#### [Exercise description]
Write out every line of the material below word for word, leaving out the pictures.

────────────────────

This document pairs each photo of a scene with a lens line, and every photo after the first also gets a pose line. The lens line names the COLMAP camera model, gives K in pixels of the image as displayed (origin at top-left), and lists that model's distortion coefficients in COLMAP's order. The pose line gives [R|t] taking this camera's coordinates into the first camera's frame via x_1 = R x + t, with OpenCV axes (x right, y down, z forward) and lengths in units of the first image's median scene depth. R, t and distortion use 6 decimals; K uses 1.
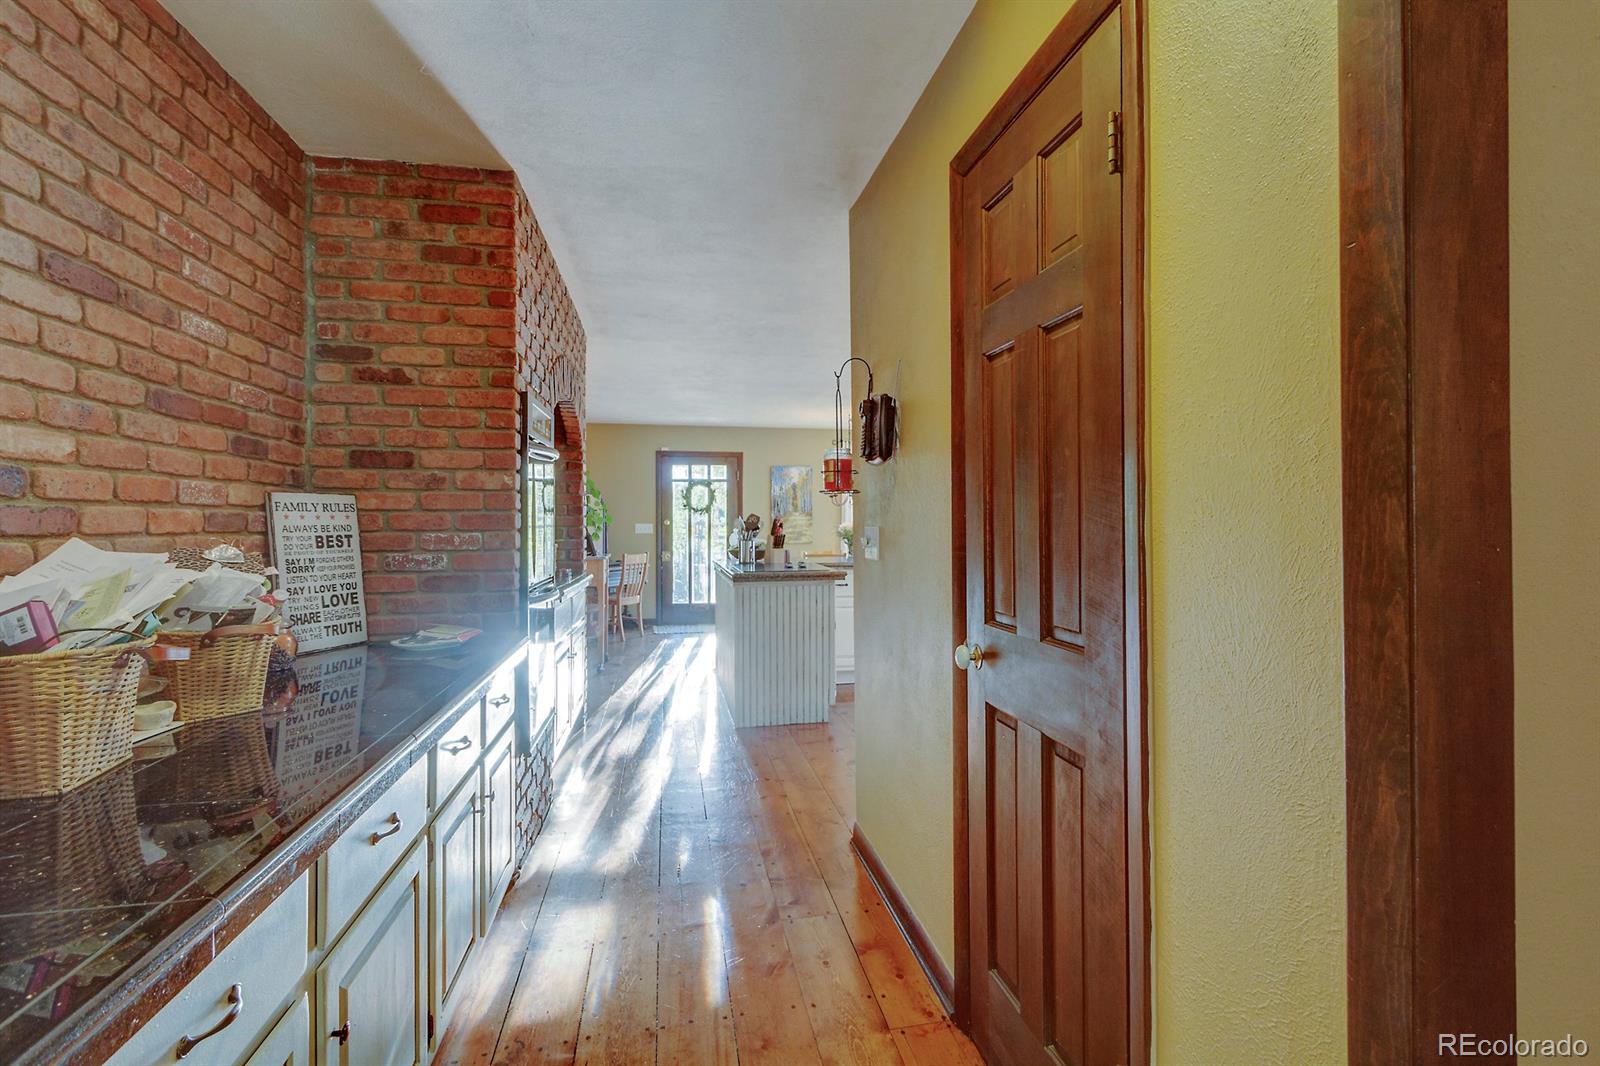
lens RADIAL K [[735.2, 0, 802.1], [0, 735.2, 527.0], [0, 0, 1]] dist [0.005955, 0.000391]
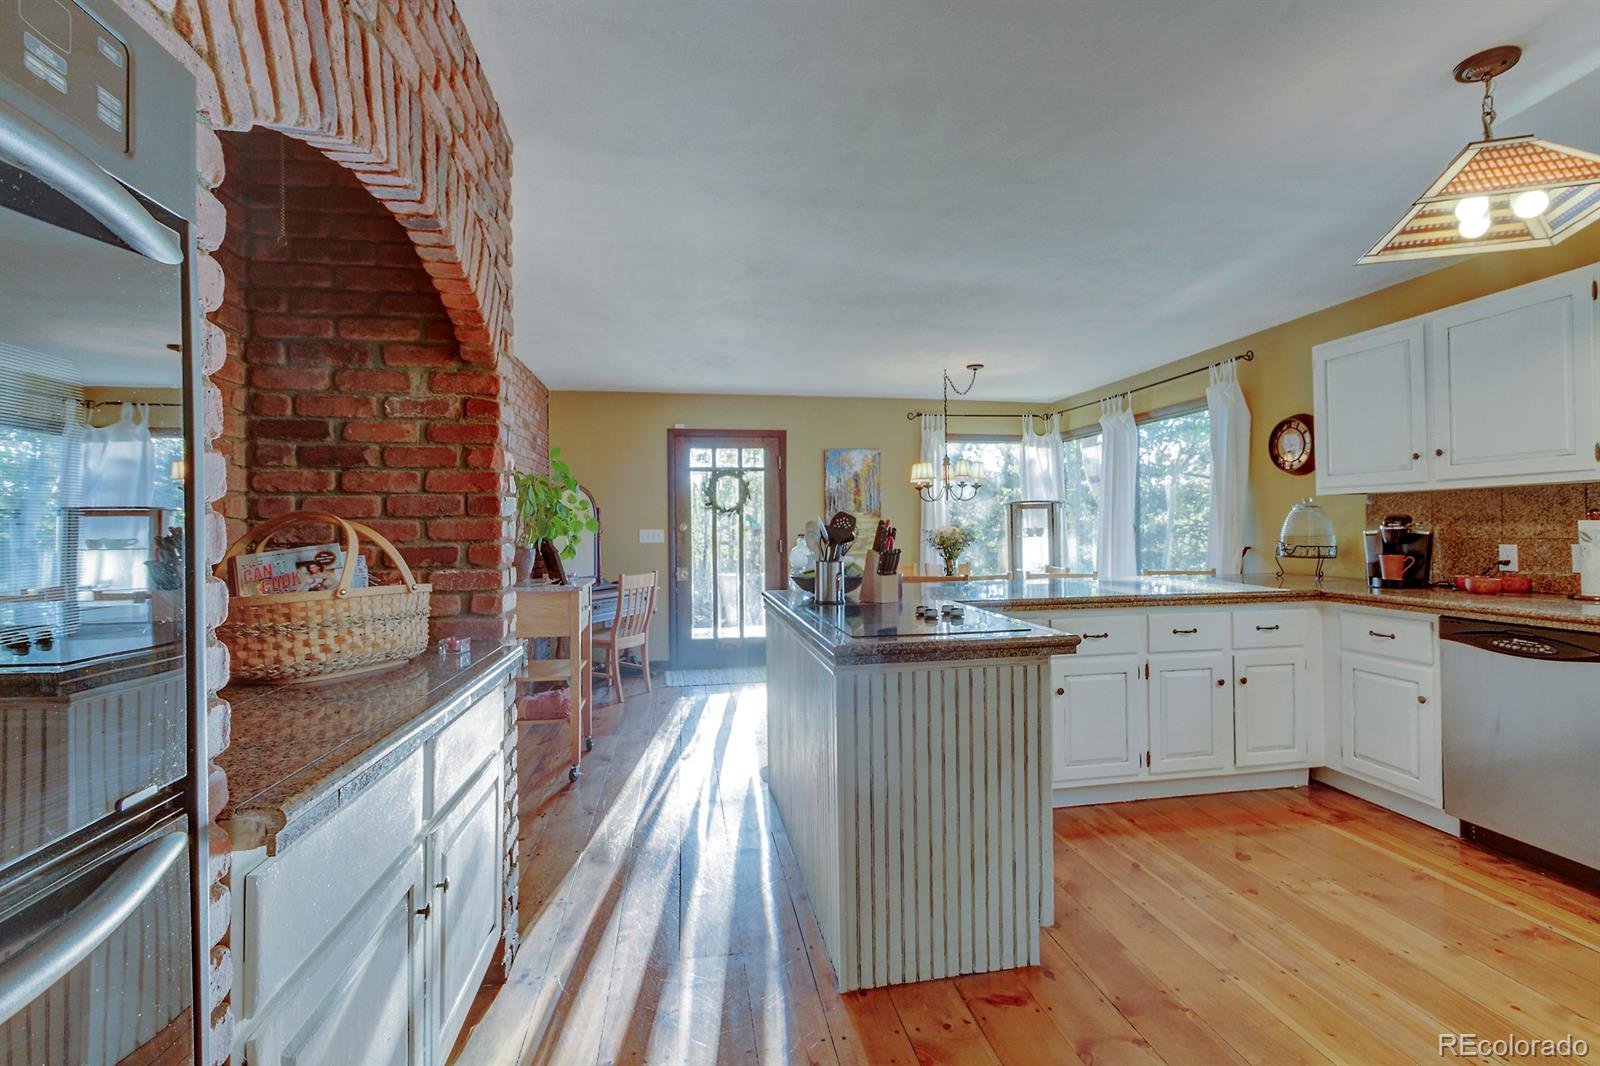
lens RADIAL K [[735.2, 0, 801.7], [0, 735.2, 524.9], [0, 0, 1]] dist [0.005955, 0.000391]
pose [[0.999734, -0.009121, -0.021189, -0.051903], [0.008978, 0.999936, -0.006831, -0.002913], [0.021250, 0.006639, 0.999752, 0.280146]]
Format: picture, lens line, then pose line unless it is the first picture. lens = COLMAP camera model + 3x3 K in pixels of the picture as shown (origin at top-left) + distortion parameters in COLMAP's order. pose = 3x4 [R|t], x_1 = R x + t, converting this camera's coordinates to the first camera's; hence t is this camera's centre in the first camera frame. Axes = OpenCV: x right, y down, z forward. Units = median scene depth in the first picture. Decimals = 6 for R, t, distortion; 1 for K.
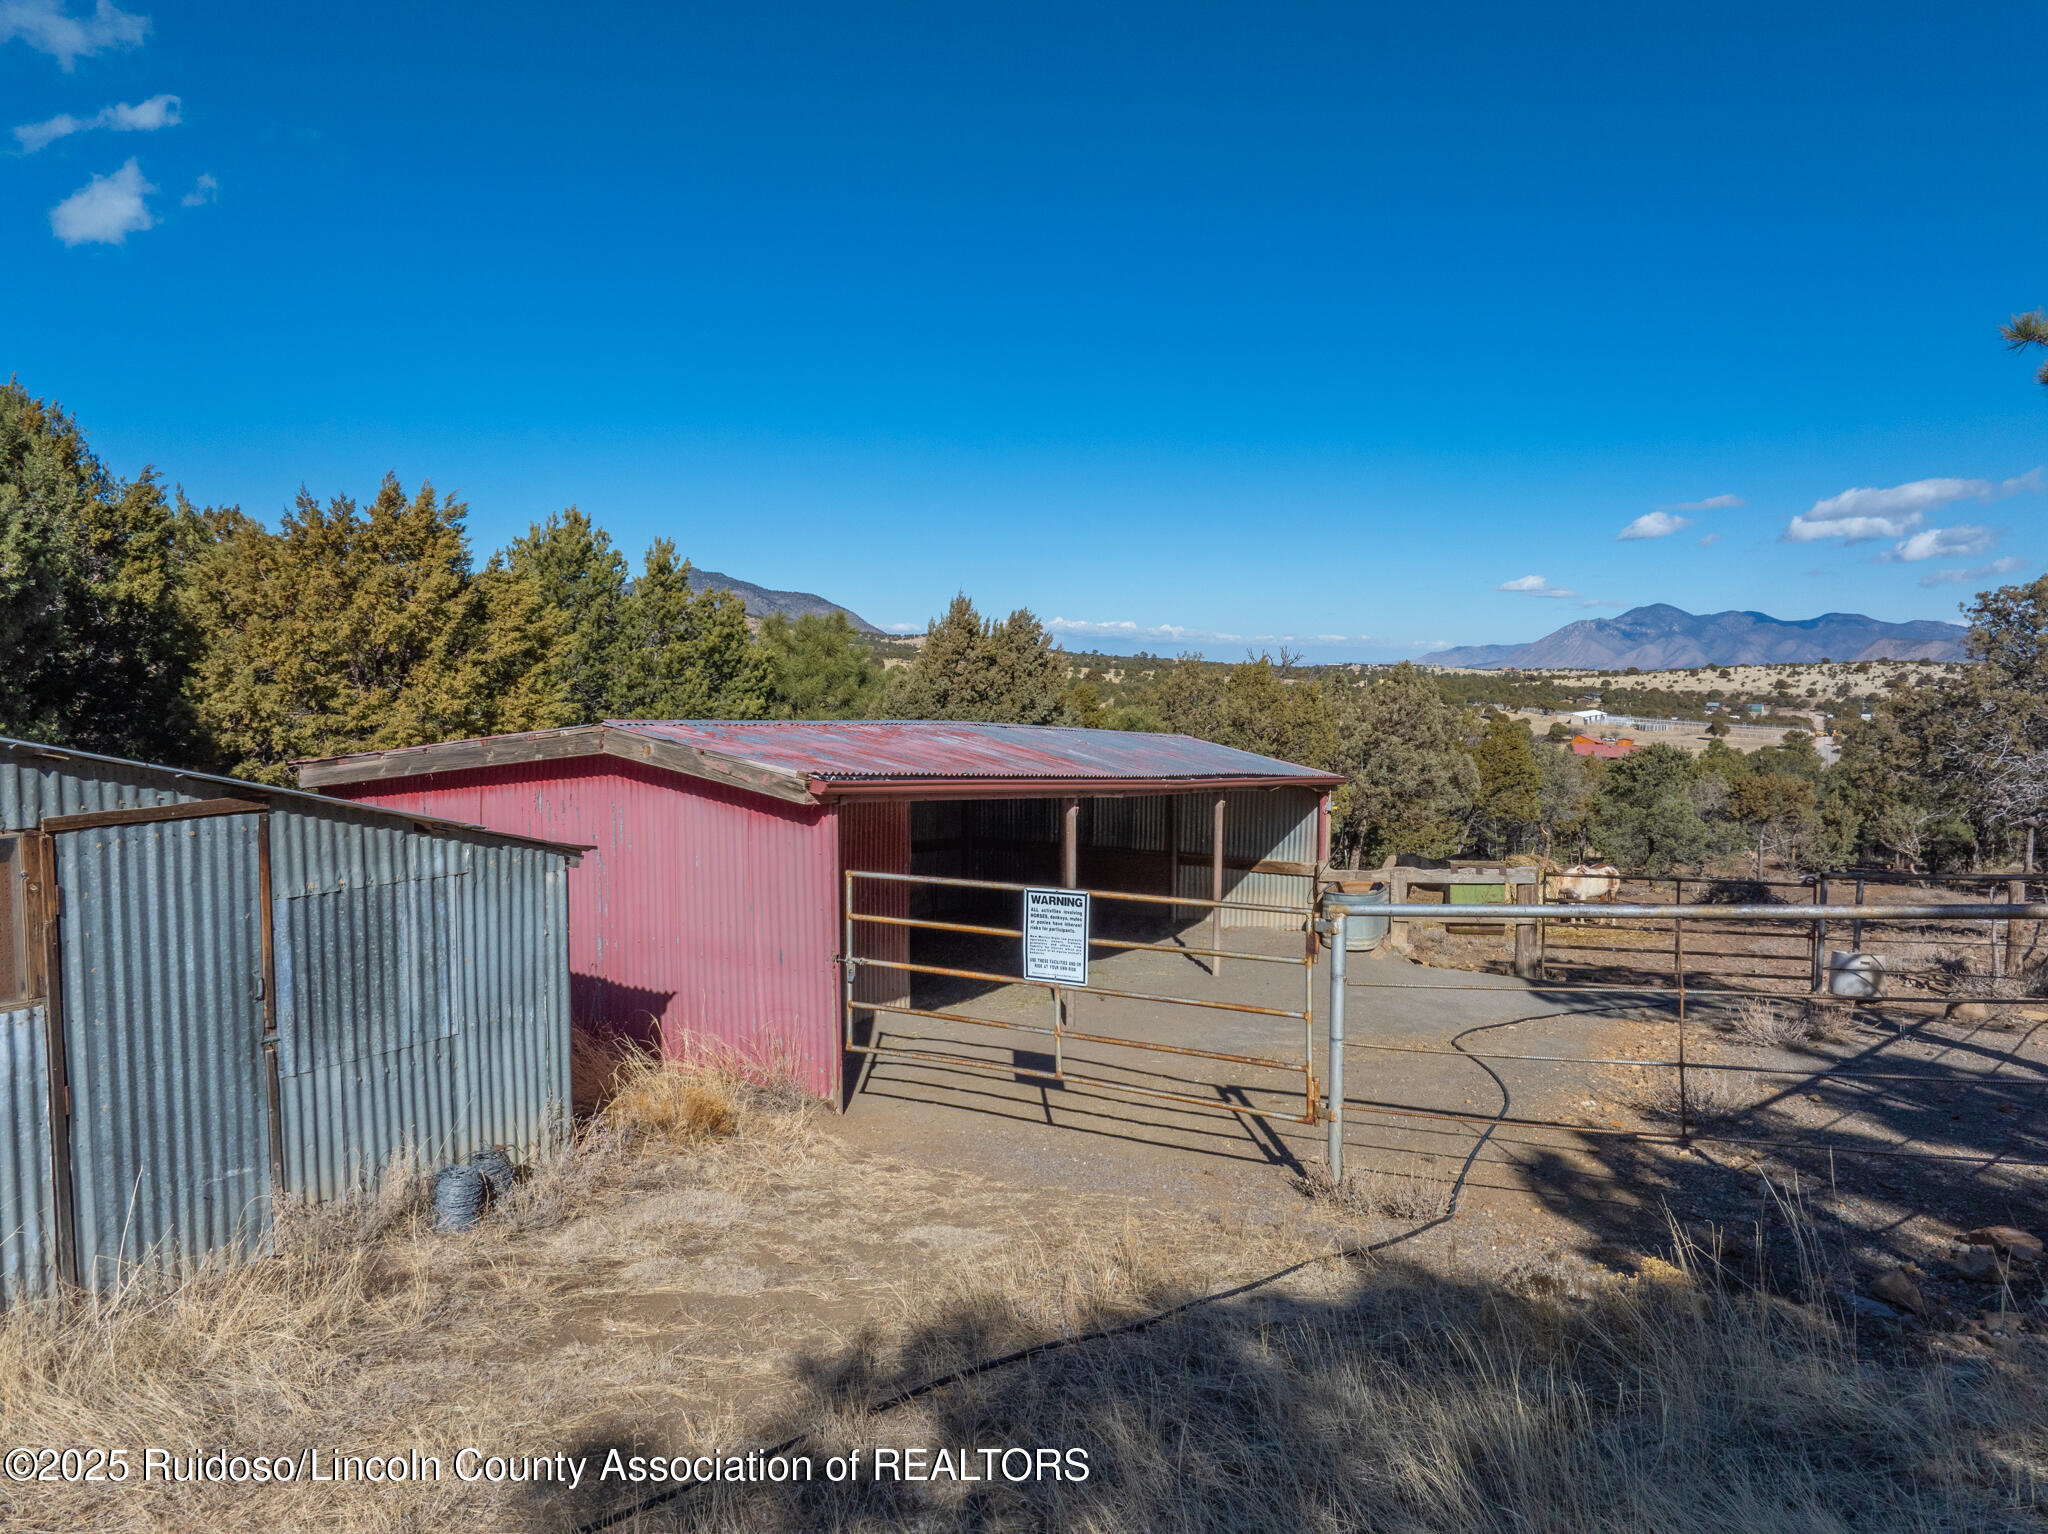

────────────────────

#### [Answer below]
This document pairs each photo of a scene with a lens line, and every photo after the first also gets a pose line. The lens line names the COLMAP camera model, gives K in pixels of the image as displayed (origin at top-left), and lists that model's distortion coefficients in COLMAP's order. The pose line gives [R|t] taking this camera's coordinates into the first camera's frame via x_1 = R x + t, with OpenCV axes (x right, y down, z forward) and lengths in units of the first image's median scene depth. R, t and distortion use 6 decimals; K uses 1.
lens RADIAL K [[735.2, 0, 802.1], [0, 735.2, 527.0], [0, 0, 1]] dist [0.005955, 0.000391]
lens RADIAL K [[735.2, 0, 801.7], [0, 735.2, 524.9], [0, 0, 1]] dist [0.005955, 0.000391]
pose [[0.999734, -0.009121, -0.021189, -0.051903], [0.008978, 0.999936, -0.006831, -0.002913], [0.021250, 0.006639, 0.999752, 0.280146]]
Format: picture, lens line, then pose line unless it is the first picture. lens = COLMAP camera model + 3x3 K in pixels of the picture as shown (origin at top-left) + distortion parameters in COLMAP's order. pose = 3x4 [R|t], x_1 = R x + t, converting this camera's coordinates to the first camera's; hence t is this camera's centre in the first camera frame. Axes = OpenCV: x right, y down, z forward. Units = median scene depth in the first picture. Decimals = 6 for R, t, distortion; 1 for K.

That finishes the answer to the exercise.